The New South Wales privacy commissioner has launched the Privacy Governance Framework, an online tool to provide support for the NSW public sector to ensure that personal information collected from the NSW community is protected and compliant with NSW privacy legislation, the Privacy and Personal Information Protection Act.
The Privacy Governance Framework (PDF), aimed at CEOs and senior executives, addresses five elements that it said will contribute to embedding "good" privacy practices within an organisation's processes.
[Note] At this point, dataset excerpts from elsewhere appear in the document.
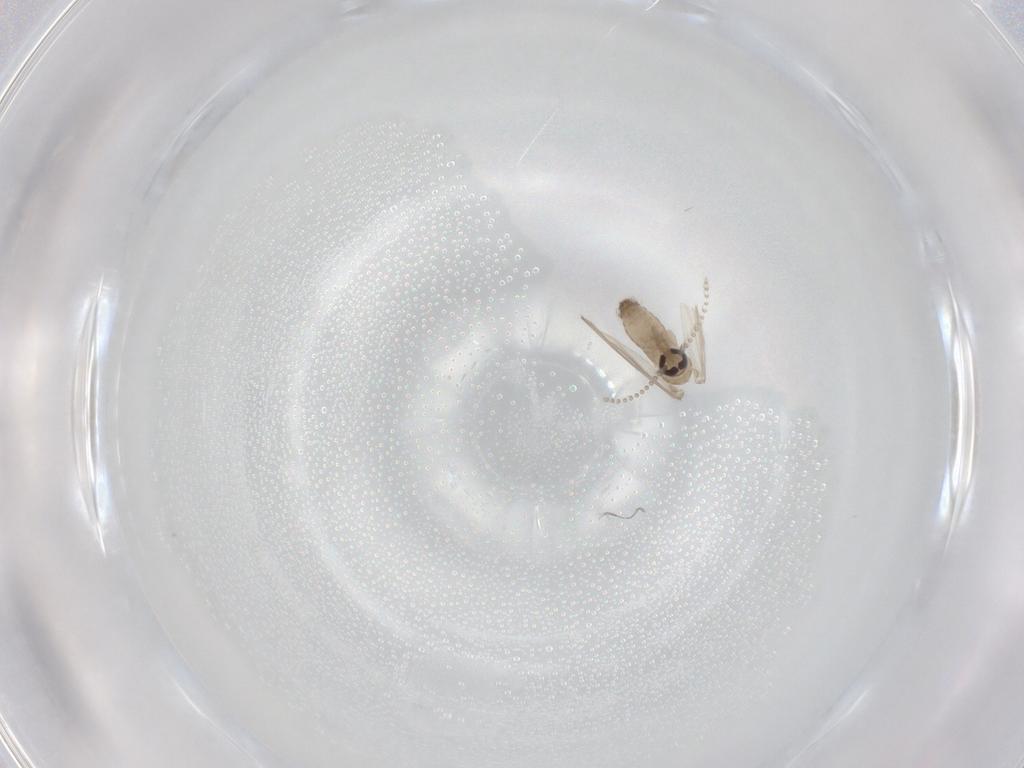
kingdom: Animalia
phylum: Arthropoda
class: Insecta
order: Diptera
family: Psychodidae
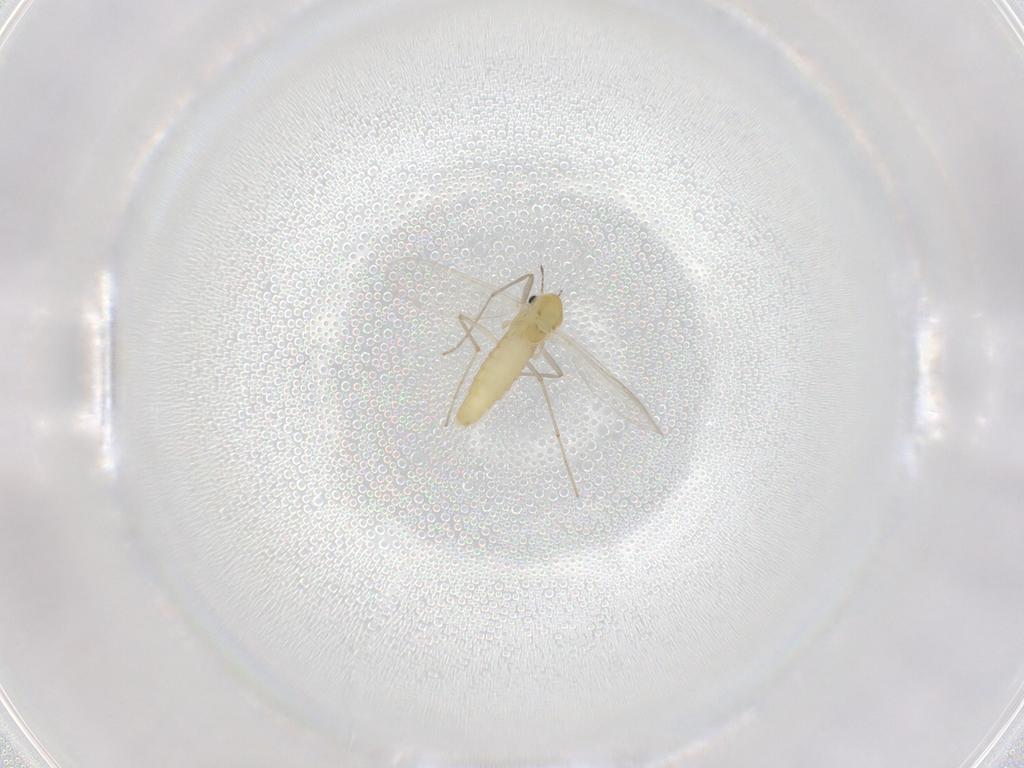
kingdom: Animalia
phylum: Arthropoda
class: Insecta
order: Diptera
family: Chironomidae
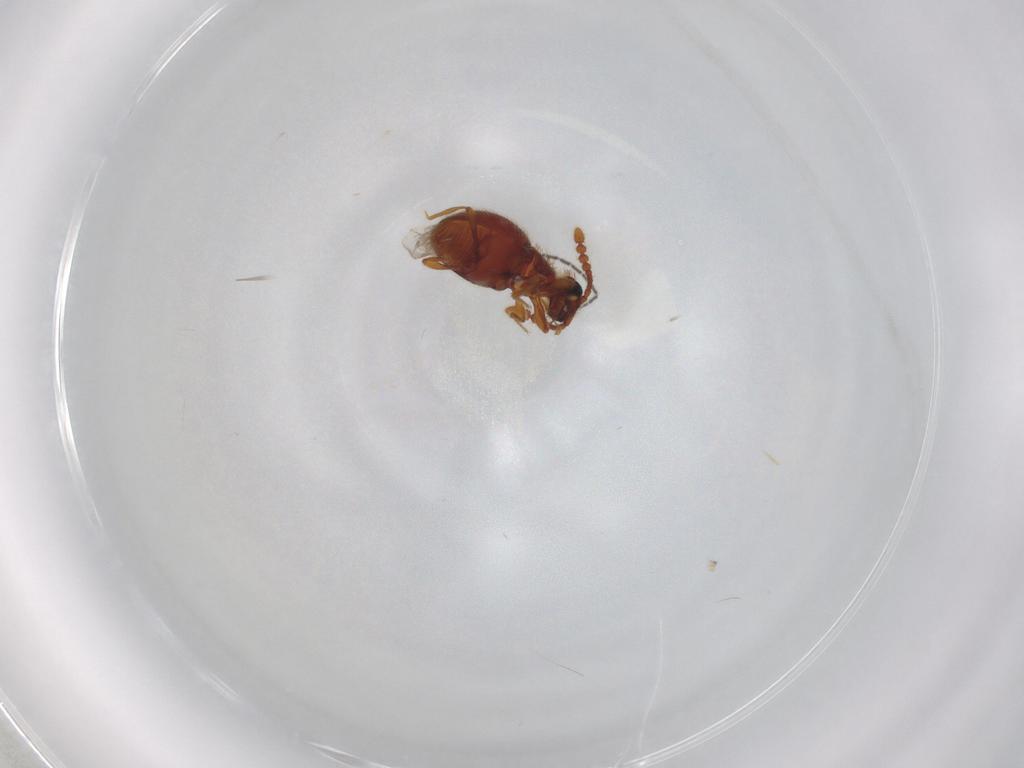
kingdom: Animalia
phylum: Arthropoda
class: Insecta
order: Coleoptera
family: Staphylinidae
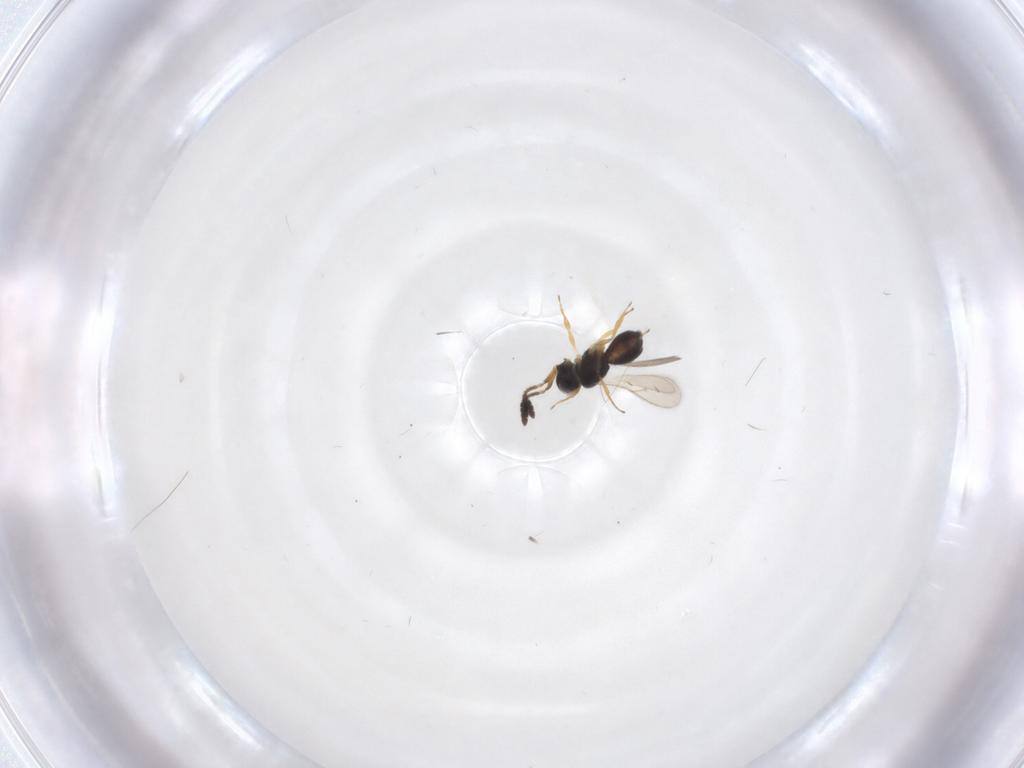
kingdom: Animalia
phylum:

These five elements include setting leadership and governance, planning and strategy, program and service delivery, complaint incident management, and evaluation and report.
It also provides access to resources on how organisations can best manage information and risks associated with CCTV footage, ID scanning, and mobile apps, as well as protocol guidelines on how to handle privacy complaints.
NSW Privacy Commissioner Elizabeth Coombs said that the framework aims to demystify compliance with the NSW privacy requirements, and provides a "privacy by design" approach to assist public sector organisations to respond to increasing privacy matters raised by their customers.
"A clearer understanding of what is required when personal information is collected, used, disclosed, and disposed of will enable organisations to establish privacy management as an asset underpinning their corporate standing," she said.
The framework has been welcomed by authorities such as past High Court judge the Honourable Michael Kirby, who said that the initiative will "take privacy into the DNA of organisations".
Similarly, Service NSW CEO Glenn King also confirmed his support, stating: "Protection of personal information is a high priority for myself and all Service NSW employees. We have incorporated 'privacy by design' principles into our business processes and IT systems development, ensuring the protection of the personal information of the more than 7 million customers we have served. Strong privacy governance is an asset that increases corporate effectiveness."
During the annual summit of the International Association of Privacy Professionals ANZ (iappANZ) in Sydney on Monday, the Office of the Australian Information Commissioner (OAIC) released the government's, which explains the powers that are available to Privacy Commissioner Timothy Pilgrim, and formalises the approach he will take when using these powers.